--- Sunulan metin ---

İlk kez Ford kullanan birisi olarak beni en çok şaşırtan noktalardan birisi de yol tutuşu oldu. Ford özellikle bu sınıf bir arabadan beklenmeyecek bir performans sergilemiş ve çok iyi bir iş çıkartmış. Fiesta ile tek gidiş geliş yollarda çok fazla kilometre yaptığım için, karşıdan gelen TIR, kamyon gibi büyük araçlardan hiç bir şekilde (en ufak bir kımıldama dahi) etkilenmemesi, virajlarda güvenli bir sürüş sağlaması bu arabanın başarı hanesine ilk başlarda yazılması gereken özelliklerden birisi olmuş. Tabii bu özelliği sert süspansiyonlarla sağladığını düşünürsek, şehir içinde biraz daha bozuk olan yollarda da tam tersi bir etki gösterip büyük bir rahatsızlık hissi verebilir. Bu noktayı da atlamamak lazım.
Yakıt?
Fabrika verilerinden yukarıda bahsetmiştim ama tekrarlayacak olursak 1.6 95hp Fiesta TDCI,
Şehir içinde: 4,9 litre / 100 km
Şehir dışında: 3,6 litre / 100 km
Ortalama: 4,1 litre / 100 km
yakıt harcayarak başarılı bir grafik çiziyor. Kendi deneyimimden bahsedecek olursam, yaptığımız 1000 km'de 62 Euroluk (yaklaşık 120 TL) yakıt harcadık. Mazotun litresi 1,36 euro (2,70 tl) civarındaydı, bu da yaklaşık 45 litre gibi bir rakam yapıyor ve 100 kilometrede 4,5 litre kullandığımız yola göre gayet iyi bir veri. Yakıt deposunun 40 litre olduğunu düşünürsek şehirler arası bir yolda bir depo yakıtla 1000 km yol rahatlıkla gidilebilir.
Donanım?
Uzaktan kumandayla kapıları açıldığında farların yanması gibi ufak ama çekici detaylara sahip olan Fiesta'da, 4 farklı donanım paketi bulunuyor: Trend, MyFiesta, Titanium ve Sport. Otomatik klima, deri kaplı vites topuzu, harita okuma lambası, elektrikli arka camlar gibi özellikler sadece Titanium ve Sport paketlerinde bulunuyor. Yağmur sensörü, otomatik kararan iç dikiz aynası, otomatik yanan farlar, hız kontrol sistemi X Paketinde opsiyonel özellikler ve sadece Titanium paketinde uygulanabiliyor.
Güvenlik?

--- Gösterilen kayıtlar ---

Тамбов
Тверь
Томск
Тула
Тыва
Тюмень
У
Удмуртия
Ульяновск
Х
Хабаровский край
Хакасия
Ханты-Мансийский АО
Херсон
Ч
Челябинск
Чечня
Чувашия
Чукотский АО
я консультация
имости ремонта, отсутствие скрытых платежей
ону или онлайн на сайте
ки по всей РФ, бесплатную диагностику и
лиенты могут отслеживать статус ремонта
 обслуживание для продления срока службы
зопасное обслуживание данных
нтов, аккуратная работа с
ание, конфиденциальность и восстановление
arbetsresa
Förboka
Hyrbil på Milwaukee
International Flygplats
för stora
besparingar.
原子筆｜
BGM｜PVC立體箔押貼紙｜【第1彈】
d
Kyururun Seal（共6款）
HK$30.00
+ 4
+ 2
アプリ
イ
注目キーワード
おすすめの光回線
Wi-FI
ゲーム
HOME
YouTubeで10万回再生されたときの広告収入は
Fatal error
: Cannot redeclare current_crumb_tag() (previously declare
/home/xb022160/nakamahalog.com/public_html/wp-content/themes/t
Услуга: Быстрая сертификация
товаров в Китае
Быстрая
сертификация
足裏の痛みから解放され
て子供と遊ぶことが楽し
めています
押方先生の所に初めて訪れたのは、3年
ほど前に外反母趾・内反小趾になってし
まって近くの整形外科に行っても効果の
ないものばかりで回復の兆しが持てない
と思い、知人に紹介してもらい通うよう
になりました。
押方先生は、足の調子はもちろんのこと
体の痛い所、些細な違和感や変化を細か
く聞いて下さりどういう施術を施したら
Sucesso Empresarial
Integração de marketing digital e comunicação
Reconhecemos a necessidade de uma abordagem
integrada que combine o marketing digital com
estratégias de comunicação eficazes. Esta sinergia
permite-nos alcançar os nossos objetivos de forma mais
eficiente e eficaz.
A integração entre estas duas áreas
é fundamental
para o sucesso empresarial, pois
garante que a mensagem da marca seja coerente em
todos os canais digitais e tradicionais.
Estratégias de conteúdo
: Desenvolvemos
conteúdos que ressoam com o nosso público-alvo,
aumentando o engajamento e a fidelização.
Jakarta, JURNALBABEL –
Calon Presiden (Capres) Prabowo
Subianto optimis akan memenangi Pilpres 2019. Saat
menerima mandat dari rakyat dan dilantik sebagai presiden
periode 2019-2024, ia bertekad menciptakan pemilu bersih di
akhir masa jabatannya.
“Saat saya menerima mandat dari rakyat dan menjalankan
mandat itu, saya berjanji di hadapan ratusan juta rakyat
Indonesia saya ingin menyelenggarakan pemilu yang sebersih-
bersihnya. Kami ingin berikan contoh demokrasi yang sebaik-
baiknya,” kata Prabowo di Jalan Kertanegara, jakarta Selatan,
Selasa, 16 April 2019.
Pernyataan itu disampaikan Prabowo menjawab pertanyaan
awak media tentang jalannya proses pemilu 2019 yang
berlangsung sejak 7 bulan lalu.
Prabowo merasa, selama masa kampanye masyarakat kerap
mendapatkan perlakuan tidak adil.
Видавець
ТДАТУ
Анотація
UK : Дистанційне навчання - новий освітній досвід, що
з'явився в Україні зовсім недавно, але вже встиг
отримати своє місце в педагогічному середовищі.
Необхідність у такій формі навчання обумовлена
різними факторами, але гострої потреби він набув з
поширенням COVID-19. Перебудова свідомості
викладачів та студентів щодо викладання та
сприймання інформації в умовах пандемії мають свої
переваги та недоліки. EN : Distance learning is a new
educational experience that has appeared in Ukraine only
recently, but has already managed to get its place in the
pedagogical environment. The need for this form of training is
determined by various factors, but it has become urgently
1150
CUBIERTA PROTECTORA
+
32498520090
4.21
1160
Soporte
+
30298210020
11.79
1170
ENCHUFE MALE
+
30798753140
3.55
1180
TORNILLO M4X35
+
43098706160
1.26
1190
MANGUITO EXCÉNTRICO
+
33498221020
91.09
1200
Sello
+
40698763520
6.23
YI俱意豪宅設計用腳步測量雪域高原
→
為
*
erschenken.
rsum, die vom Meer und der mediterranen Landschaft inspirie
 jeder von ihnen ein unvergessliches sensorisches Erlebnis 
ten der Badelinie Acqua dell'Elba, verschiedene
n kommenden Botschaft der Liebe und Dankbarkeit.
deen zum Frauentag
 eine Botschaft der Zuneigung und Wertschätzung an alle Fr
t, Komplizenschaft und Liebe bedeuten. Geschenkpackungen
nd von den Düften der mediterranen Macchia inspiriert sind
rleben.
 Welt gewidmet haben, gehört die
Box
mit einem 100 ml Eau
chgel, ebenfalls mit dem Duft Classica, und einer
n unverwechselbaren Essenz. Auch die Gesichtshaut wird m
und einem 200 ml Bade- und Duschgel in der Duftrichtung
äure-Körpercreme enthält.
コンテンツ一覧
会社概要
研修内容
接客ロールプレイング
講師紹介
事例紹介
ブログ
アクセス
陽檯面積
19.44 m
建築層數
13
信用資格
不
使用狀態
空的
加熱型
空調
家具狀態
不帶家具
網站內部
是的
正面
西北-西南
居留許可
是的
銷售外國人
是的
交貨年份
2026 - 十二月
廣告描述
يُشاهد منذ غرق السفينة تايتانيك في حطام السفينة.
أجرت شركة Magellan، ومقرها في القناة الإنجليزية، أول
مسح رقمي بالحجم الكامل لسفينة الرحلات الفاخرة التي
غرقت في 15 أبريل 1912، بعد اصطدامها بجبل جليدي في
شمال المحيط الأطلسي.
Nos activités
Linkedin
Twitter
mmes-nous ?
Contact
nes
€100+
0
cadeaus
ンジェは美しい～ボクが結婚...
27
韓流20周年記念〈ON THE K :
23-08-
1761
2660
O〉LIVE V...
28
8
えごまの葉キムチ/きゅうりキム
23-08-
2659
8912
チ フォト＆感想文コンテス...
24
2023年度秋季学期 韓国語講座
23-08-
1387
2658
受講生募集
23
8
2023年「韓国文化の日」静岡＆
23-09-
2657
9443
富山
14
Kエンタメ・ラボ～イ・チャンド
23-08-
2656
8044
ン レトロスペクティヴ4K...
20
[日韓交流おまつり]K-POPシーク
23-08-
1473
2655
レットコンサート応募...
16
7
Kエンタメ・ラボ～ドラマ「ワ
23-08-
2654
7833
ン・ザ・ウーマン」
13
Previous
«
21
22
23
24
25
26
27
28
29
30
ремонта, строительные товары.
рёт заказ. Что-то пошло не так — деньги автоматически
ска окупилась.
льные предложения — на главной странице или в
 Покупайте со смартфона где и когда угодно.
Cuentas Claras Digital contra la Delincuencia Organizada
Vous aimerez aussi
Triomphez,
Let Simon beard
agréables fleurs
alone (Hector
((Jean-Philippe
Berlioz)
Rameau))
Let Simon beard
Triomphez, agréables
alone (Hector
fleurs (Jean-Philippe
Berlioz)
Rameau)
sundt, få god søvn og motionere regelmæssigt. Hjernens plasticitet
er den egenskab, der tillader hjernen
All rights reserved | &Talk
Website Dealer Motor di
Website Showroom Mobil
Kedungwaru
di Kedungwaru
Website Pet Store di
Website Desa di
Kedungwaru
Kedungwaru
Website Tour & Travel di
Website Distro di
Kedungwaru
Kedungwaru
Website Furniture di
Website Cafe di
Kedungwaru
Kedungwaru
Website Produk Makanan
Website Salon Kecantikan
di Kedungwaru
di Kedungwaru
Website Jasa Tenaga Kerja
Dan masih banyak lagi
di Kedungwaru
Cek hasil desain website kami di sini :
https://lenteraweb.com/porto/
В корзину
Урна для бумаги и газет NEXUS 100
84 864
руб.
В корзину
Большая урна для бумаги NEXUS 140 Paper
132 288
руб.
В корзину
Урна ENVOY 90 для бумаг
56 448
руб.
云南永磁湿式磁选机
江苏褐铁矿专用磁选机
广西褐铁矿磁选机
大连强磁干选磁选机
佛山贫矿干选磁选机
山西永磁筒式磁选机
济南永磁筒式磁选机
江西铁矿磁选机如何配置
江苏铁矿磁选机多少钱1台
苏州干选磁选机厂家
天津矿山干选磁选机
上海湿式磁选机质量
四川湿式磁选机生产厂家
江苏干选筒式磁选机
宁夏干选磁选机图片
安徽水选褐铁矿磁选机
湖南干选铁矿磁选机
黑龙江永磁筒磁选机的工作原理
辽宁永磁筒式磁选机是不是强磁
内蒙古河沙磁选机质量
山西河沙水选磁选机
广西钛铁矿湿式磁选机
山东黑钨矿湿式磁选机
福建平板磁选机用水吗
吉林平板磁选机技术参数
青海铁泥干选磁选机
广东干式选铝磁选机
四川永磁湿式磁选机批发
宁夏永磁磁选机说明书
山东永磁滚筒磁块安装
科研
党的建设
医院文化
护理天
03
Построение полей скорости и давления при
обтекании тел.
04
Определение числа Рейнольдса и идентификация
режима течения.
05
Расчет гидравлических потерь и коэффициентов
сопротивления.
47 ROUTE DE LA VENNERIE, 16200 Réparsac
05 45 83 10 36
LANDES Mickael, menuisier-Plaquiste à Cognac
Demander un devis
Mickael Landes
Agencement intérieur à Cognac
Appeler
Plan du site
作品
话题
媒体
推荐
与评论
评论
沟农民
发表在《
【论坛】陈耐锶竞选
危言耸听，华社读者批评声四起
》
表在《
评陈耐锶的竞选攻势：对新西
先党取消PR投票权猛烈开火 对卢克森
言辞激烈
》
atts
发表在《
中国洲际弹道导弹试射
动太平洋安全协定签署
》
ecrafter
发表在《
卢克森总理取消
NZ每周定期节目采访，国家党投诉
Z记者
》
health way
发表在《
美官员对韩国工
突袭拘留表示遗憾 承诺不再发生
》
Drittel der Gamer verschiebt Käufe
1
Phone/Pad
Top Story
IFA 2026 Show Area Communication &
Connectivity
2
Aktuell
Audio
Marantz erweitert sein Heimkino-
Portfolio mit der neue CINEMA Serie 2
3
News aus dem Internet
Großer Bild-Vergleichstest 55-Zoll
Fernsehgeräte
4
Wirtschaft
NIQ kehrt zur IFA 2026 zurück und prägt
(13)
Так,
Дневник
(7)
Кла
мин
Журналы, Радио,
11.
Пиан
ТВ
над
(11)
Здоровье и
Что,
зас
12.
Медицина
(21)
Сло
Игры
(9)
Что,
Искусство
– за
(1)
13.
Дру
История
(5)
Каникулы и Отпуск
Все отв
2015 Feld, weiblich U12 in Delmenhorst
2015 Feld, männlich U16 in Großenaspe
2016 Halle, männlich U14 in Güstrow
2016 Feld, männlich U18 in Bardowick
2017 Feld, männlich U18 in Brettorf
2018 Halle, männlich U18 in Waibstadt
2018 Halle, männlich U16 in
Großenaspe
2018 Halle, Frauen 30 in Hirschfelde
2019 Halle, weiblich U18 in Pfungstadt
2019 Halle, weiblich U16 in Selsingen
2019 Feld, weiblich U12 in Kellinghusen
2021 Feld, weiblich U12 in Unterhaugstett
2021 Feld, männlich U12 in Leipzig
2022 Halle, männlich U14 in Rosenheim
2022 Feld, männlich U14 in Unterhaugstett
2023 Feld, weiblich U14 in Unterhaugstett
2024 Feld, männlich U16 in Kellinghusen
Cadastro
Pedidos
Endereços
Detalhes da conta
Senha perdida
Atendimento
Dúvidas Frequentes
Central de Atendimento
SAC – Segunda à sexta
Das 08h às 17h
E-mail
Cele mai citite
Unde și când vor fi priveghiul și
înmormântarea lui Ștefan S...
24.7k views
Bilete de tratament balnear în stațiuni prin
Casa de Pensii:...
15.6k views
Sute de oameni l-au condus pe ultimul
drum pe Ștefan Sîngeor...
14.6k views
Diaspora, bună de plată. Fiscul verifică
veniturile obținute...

---

Sunulan metinde "Uzaktan kumandayla kapıları" ile başlayıp "Titanium paketinde uygulanabiliyor." ile biten kısmı hiç değiştirmeden kopyala. Bu kayıtlar başka bir kaynaktan alınmıştır.

Uzaktan kumandayla kapıları açıldığında farların yanması gibi ufak ama çekici detaylara sahip olan Fiesta'da, 4 farklı donanım paketi bulunuyor: Trend, MyFiesta, Titanium ve Sport. Otomatik klima, deri kaplı vites topuzu, harita okuma lambası, elektrikli arka camlar gibi özellikler sadece Titanium ve Sport paketlerinde bulunuyor. Yağmur sensörü, otomatik kararan iç dikiz aynası, otomatik yanan farlar, hız kontrol sistemi X Paketinde opsiyonel özellikler ve sadece Titanium paketinde uygulanabiliyor.